For the BoDeans, the fact that their music was never easily pigeonholed into a specific genre or style was more a strength than a problem as their career developed. They followed their debut with Outside Looking In (1987), Home (1989), Black and White (1991), and Go Slow Down (1993), which featured “Closer To Free” which became a massive pop and adult contemporary hit when the world heard it every week via “Party of Five.” In the late 90s, after the release of the 2 CD live set Joe Dirt Car and Blend (1996), Neumann and Llanas took a break to record solo albums. Llanas formed the band Absinthe and released A Good Day To Die, while Neumann played all the instruments on his solo effort Shy Dog.

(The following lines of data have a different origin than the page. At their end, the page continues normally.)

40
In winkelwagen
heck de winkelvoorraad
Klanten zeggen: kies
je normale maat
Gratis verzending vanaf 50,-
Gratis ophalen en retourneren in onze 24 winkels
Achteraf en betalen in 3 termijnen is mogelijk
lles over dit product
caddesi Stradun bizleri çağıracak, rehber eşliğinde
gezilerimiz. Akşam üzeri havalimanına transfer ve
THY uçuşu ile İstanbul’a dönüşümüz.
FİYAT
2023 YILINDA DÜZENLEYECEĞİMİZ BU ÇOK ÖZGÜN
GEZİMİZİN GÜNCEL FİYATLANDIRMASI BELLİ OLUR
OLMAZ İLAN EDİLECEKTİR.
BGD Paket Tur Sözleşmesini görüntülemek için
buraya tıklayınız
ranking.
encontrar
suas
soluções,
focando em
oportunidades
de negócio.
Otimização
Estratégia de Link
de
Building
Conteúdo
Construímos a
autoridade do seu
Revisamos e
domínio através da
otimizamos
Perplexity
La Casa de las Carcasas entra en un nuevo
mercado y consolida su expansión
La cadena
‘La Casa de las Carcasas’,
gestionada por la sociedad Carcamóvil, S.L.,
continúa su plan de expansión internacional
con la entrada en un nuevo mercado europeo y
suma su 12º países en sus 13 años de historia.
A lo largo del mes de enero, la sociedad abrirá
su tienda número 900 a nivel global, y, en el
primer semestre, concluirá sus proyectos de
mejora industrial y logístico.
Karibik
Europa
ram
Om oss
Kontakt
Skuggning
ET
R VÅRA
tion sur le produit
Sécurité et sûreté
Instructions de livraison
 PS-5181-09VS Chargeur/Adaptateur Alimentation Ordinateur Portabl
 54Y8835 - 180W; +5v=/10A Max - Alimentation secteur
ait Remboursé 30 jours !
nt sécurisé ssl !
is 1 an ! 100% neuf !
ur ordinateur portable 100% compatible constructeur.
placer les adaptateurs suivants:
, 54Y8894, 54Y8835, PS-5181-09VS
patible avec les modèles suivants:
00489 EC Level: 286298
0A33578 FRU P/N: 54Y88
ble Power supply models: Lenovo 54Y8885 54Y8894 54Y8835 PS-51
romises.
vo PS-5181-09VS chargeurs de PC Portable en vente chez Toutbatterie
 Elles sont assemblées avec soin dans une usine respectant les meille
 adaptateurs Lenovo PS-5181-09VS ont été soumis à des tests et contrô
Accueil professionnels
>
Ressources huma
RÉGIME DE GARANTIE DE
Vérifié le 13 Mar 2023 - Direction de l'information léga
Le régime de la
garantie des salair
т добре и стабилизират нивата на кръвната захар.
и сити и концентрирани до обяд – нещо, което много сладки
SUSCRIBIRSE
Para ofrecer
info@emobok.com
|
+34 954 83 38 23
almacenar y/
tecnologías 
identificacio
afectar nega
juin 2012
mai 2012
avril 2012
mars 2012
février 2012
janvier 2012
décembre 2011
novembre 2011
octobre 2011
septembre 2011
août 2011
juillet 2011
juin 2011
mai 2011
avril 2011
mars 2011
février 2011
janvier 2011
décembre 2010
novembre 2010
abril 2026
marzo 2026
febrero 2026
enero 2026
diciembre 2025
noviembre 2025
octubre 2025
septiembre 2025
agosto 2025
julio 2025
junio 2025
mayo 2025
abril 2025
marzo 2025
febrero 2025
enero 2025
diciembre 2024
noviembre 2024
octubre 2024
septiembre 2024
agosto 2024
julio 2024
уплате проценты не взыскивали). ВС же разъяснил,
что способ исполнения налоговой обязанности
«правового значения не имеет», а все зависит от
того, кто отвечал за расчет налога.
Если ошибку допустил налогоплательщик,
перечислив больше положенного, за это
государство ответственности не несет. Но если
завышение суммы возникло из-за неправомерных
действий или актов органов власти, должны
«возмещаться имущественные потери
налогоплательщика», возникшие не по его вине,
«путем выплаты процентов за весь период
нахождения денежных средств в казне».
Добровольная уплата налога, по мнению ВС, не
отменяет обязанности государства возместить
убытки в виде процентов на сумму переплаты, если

Realizing, as Neumann said at the time, that “the sound we made together was bigger than the sound we made apart,” The BoDeans reunited in 1999 to perform a cover of The Beatles’ “I’ve Just Seen A Face” as the theme song for the “Party of Five” short-lived spinoff “Time Of Your Life.” A few years after the release of the 17-song compilation The Best of BoDeans – Slash and Burn in 2001, they returned to studio recording with Resolution (2004) and then a live album and subsequent DVD called Homebrewed: Live From The Pabst. Their last project, Still, was released in 2008.

“I think the reason we’ve stayed popular with the fans all these years,” says Llanas, “is that we’re real guys, not trying to be anything special and worrying about our hair, clothes and getting into goth or another cool flavor of the moment. People who like us are the same kind of fans who are into Willie Nelson, Johnny Cash and Tom Petty. We give them the organic truth. It’s fun to do shows and that’s what I’m best at. I’m not a studio rat for the most part. Onstage, we get that immediate reaction to what we’re doing and feed off the energy people give us. When you walk into a room of 500 people, something amazing is bound to happen. A concert is like a tennis match for us. We lob the ball into the audience, they lob it back, and as it goes back and forth it becomes more exciting for everyone.”

Neumann sees the enduring success of The BoDeans as a byproduct of making music that creates a special connection to moments in people’s lives. “It’s not always this dramatic,” he says, “but we do hear of stories where people are ill or dying and our songs give them a sense of joy and hope. It’s always wonderful to be important to people’s lives. We also saw this YouTube clip of two kids in car seats singing one of our songs on a family road trip. Their parents are playing our songs and we are a part of their world in that moment. I want to know someday that I’ve brought good things into this world, and this kind of fan response confirms that Sam and I have been able to do this.”